*ASSIGNMENT*
Extract all lines from the data beneath that include the word "Management".

--- START ---

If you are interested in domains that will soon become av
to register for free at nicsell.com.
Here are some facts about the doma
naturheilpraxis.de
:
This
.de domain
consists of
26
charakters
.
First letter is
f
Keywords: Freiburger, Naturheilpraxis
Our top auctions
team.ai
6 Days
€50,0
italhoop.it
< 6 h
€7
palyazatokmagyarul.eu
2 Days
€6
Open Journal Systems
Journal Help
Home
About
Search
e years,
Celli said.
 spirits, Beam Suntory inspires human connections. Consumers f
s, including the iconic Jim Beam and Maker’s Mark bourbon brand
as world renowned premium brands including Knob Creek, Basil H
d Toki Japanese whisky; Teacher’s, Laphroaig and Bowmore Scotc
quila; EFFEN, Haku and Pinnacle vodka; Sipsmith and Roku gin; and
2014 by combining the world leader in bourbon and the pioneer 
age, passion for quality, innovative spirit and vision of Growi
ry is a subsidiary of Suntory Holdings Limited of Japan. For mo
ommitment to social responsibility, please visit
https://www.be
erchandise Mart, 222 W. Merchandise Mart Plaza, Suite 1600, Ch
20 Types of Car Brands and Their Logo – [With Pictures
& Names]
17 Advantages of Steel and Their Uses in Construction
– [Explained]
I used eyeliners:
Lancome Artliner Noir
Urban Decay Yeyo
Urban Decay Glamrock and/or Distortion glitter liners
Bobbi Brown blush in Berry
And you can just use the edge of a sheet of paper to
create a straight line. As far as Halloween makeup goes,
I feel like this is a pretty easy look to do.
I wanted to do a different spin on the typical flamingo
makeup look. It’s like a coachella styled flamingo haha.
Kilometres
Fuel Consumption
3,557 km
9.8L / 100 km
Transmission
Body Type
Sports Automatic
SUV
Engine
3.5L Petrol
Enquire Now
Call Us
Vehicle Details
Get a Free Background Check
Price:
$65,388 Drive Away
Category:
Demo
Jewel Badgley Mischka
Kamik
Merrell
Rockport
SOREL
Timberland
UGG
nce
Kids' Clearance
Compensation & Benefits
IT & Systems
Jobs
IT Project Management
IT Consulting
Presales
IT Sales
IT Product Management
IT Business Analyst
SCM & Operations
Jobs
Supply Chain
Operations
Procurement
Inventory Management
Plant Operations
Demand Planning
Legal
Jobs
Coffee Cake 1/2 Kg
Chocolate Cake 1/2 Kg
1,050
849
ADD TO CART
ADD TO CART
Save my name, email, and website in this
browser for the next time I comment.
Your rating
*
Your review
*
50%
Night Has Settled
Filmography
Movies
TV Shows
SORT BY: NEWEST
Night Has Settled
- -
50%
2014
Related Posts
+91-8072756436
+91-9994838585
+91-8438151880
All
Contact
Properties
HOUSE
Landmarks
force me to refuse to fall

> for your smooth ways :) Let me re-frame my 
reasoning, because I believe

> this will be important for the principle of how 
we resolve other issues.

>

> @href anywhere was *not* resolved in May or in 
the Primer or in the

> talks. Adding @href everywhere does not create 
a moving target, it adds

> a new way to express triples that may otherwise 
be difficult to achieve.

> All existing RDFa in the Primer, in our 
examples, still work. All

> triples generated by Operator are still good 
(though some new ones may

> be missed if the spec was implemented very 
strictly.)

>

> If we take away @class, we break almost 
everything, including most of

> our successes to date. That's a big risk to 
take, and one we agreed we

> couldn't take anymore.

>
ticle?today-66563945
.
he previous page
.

--- END ---

*EXPECTED OUTPUT*
IT Project Management
IT Product Management
Inventory Management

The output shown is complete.